**MATERIALS PROVIDED:**

------------------------------------------------------------------------

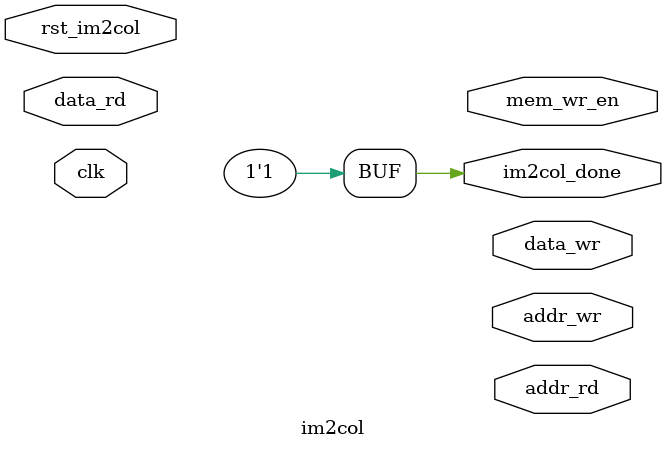
<source format=v>
`timescale 1ns / 1ps
module im2col #(
    parameter IMG_W = 8,
    parameter IMG_H = 8,
    parameter DATA_WIDTH = 8,
    parameter ADDR_WIDTH = 32,
    parameter FILTER_SIZE = 3,
    parameter IMG_BASE = 16'h0000,
    parameter IM2COL_BASE = 16'h2000
) (
    input clk,
    input rst_im2col,
    input [DATA_WIDTH-1:0] data_rd,
    output [DATA_WIDTH-1:0] data_wr,
    output [ADDR_WIDTH-1:0] addr_wr,
    output [ADDR_WIDTH-1:0] addr_rd,
    output reg im2col_done,
    output reg mem_wr_en
);

assign im2col_done = 1;

endmodule
</source>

------------------------------------------------------------------------

**WORK TO COMPLETE:** Please list every line of the records that contains "parameter".

**YOUR SOLUTION:**
    parameter IMG_W = 8,
    parameter IMG_H = 8,
    parameter DATA_WIDTH = 8,
    parameter ADDR_WIDTH = 32,
    parameter FILTER_SIZE = 3,
    parameter IMG_BASE = 16'h0000,
    parameter IM2COL_BASE = 16'h2000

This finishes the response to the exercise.